- **Your assignment**
Search the records below for "always" and copy every line it turns up in.

- **Task material**
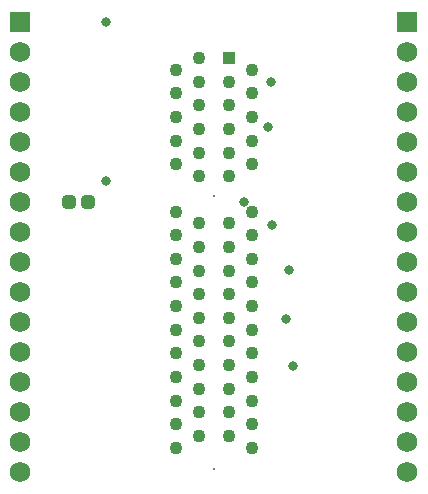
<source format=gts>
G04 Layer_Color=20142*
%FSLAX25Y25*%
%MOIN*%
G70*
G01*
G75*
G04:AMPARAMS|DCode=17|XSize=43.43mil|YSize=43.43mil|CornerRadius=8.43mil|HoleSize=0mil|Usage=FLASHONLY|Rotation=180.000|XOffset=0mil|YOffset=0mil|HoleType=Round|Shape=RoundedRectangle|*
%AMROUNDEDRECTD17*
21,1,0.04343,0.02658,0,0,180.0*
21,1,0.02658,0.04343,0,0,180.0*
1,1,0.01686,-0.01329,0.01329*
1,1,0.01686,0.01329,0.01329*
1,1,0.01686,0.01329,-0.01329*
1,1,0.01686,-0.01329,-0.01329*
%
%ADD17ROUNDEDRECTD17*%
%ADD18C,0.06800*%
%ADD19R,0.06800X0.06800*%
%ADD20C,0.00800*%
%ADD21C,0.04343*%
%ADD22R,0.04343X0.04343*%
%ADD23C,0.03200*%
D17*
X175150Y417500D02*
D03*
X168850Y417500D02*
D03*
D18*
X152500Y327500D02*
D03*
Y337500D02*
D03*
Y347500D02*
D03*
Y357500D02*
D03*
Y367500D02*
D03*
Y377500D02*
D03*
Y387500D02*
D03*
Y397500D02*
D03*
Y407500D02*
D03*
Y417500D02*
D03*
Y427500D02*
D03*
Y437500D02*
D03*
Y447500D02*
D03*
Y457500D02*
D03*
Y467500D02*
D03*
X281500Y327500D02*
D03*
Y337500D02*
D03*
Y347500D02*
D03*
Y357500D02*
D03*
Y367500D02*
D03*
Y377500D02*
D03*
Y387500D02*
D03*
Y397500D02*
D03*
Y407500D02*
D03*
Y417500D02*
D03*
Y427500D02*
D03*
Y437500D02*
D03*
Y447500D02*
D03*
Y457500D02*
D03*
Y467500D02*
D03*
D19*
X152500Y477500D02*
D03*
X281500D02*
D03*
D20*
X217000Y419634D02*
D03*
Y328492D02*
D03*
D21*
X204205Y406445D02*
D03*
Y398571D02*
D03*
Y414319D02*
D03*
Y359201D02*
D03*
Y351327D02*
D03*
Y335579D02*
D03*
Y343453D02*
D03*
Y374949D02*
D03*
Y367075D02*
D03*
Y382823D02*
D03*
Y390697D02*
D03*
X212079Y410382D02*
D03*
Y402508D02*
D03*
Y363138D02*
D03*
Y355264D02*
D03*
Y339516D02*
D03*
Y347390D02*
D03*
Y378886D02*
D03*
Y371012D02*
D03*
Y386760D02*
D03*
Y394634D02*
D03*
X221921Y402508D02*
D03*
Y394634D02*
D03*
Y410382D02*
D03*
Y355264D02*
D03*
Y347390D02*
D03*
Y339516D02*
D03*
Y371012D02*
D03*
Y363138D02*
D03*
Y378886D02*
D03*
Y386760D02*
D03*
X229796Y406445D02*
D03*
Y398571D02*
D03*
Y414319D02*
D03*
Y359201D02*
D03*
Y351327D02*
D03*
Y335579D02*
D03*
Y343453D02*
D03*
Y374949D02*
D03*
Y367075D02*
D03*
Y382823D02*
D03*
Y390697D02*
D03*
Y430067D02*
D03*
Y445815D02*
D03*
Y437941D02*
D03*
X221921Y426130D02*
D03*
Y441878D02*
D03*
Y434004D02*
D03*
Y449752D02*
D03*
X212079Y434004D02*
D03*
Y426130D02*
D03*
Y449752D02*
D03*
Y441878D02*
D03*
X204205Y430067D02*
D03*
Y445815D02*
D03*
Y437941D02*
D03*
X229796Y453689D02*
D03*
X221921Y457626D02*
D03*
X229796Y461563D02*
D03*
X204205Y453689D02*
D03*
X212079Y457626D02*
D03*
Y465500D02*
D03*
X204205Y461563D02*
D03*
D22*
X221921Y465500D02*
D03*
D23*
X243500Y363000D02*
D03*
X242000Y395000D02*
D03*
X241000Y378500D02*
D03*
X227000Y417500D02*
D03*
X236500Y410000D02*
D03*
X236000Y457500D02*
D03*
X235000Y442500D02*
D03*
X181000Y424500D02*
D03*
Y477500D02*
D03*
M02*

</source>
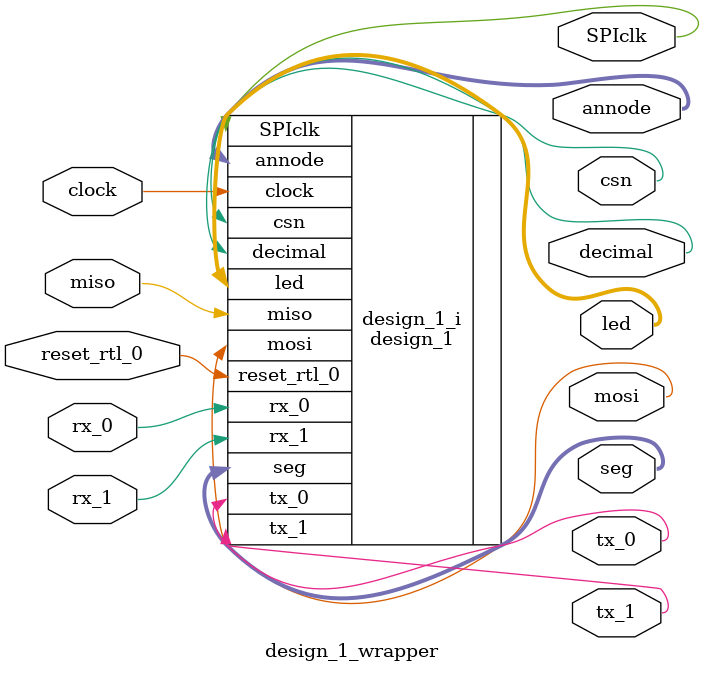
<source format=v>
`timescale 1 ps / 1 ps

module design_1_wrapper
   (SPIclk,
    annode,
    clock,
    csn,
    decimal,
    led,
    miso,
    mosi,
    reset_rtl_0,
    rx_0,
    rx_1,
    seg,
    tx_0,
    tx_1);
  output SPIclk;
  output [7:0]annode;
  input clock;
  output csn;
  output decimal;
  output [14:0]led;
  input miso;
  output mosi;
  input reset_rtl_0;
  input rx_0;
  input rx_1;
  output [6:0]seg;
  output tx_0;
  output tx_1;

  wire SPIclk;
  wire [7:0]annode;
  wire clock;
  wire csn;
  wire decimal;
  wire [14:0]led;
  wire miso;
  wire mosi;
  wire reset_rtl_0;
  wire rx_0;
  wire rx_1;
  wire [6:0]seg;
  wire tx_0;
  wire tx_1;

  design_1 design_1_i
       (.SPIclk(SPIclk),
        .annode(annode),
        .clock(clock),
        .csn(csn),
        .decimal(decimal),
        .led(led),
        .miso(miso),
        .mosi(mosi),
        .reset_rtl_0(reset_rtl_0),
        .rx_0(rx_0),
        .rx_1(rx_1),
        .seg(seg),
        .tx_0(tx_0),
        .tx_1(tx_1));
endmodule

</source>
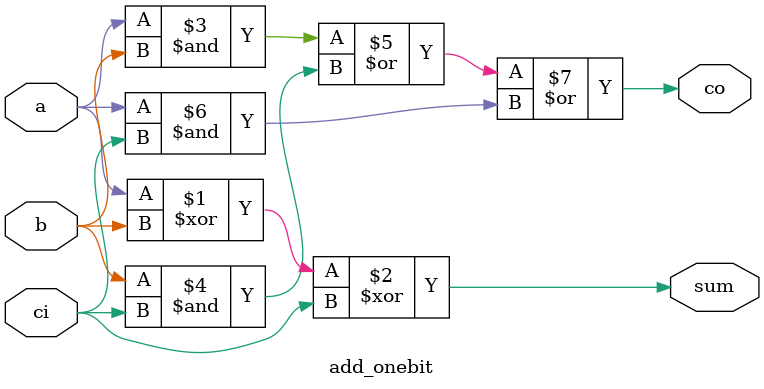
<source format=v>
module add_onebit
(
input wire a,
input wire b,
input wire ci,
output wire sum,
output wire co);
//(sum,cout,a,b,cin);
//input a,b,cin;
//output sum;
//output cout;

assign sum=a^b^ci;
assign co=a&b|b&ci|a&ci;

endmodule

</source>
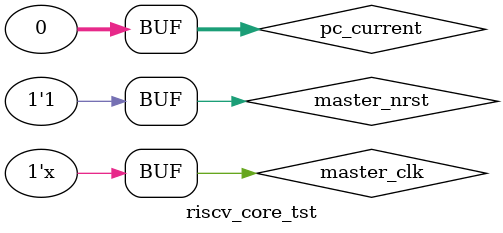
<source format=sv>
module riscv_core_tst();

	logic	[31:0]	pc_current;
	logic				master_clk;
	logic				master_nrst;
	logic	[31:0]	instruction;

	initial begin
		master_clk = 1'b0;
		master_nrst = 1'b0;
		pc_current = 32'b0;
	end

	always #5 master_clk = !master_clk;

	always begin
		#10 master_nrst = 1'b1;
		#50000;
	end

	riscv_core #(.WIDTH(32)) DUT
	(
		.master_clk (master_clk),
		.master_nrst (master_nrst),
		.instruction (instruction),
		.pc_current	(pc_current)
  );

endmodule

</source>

- **The answer**
	always #5 master_clk = !master_clk;
	always begin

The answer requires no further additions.